In 1844, 22-year old Henry Lehman, the son of a Jewish cattle merchant emigrated to the United States from Rimpar, Bavaria in Germany. After arriving in New York, he moisten his index finger and lifted it up into the air to feel the flow of the wind. The wind was blowing South and that is where he headed—to the Deep South. The roads led him to a Jewish enclave in Montgomery, Alabama where he opened a dry-goods store—“H. Lehman.”
In 1847, following the arrival of his brother Emanuel Lehman, the firm became “H. Lehman and Bro.” With the arrival of their youngest brother, Mayer Lehman in 1850, the firm changed the name again and “Lehman Brothers” was founded.
The Lehman brothers were hard-working people who believed in traditional moral values. After being a peddler, selling groceries, dry goods, and utensils to the local cotton farmers, Henry Lehman and his two brothers placed their bets on the commodities business. Soon after its founding, Lehman Brothers evolved from a general merchandising business to a commodities broker that bought and sold cotton for the planters living in and around Montgomery, Alabama. “King Cotton” dominated the economy of the southern United States in the 1850s. As the business grew, a brief partnership was formed with cotton merchant John Wesley Durr to build a cotton storage warehouse, enabling Lehman Brothers to engage in larger sales and trades.
Their large warehouses of cotton served as reserves for depositors who considered them a safe bank. Lehman’s influence on commerce, finance, and banking weaves throughout the fabric of U.S. business and political history. At its sudden death in 2008, Lehman Brothers was the fourth largest bulge bracket investment bank in the world. But its traditions were those of a banking warrior—the brilliant finance house that had backed, encouraged and made possible the retail giants of Gimbel Brothers, E.W. Woolworth and Macy’s and the airlines American, National, TWA and Pan Am.
They raised the capital for Campbell Soup Company, the Jewel Tea Company, and B.F. Goodrich. They also backed the birth of television at RCA, plus the Hollywood studios RKO, Paramount, and 20th Century Fox. They found the money for the Trans-Canada oil pipeline. They were also the producers of “A Streetcar Named Desire”.
Some of the core activities of Lehman Brothers were: bucket shops, investments trusts, short selling, credit default swaps and subprime mortgages. All this vast financial empire was created by selling household goods and cotton; practical physical things people could see and touch.
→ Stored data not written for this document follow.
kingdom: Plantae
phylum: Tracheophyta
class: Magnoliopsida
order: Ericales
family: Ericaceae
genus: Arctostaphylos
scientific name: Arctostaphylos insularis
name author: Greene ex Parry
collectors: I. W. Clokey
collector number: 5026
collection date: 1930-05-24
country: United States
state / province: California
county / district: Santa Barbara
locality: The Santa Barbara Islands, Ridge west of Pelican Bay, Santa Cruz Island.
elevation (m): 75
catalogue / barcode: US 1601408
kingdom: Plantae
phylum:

How different the business changed in the latter years of the company when ambitious executives like Richard Fuld, Joseph Gregory, Erin Callan and Lew Glucksman led the company to its demise. Fuld became a symbol of failure, the face of arrogant, blundered, massively overleveraged Wall Street.
On its later years, Lehman Brothers had departed from long-term investment in America’s future and settled on aggressive short-term profit-making by off-loading toxic mortgages on anyone it could sell them to. What a sad ending for this preeminent Wall Street house.
“People are 99 percent animal, one percent human; and it’s the human part that causes all the trouble. You’d think it would be the other way around.” (The Last Days of Lehman Brothers—the movie).
Ben Bernanke, present Chairman of the Federal Reserve Board, the central bank of the United States; during his tenure as Chairman, Bernanke has overseen the response of the Federal Reserve to late-2000s financial crisis, and Tim Geithner, current United States Secretary of the Treasury are still at the helm of the economy of the United States. They are the same ones who orchestrated the financial maneuvers of the financial catastrophe of 2008. Do they have what it takes to do their job or are they puffing up the next global financial bubble? It’s the sixty thousand dollar question I ask myself. Good Day.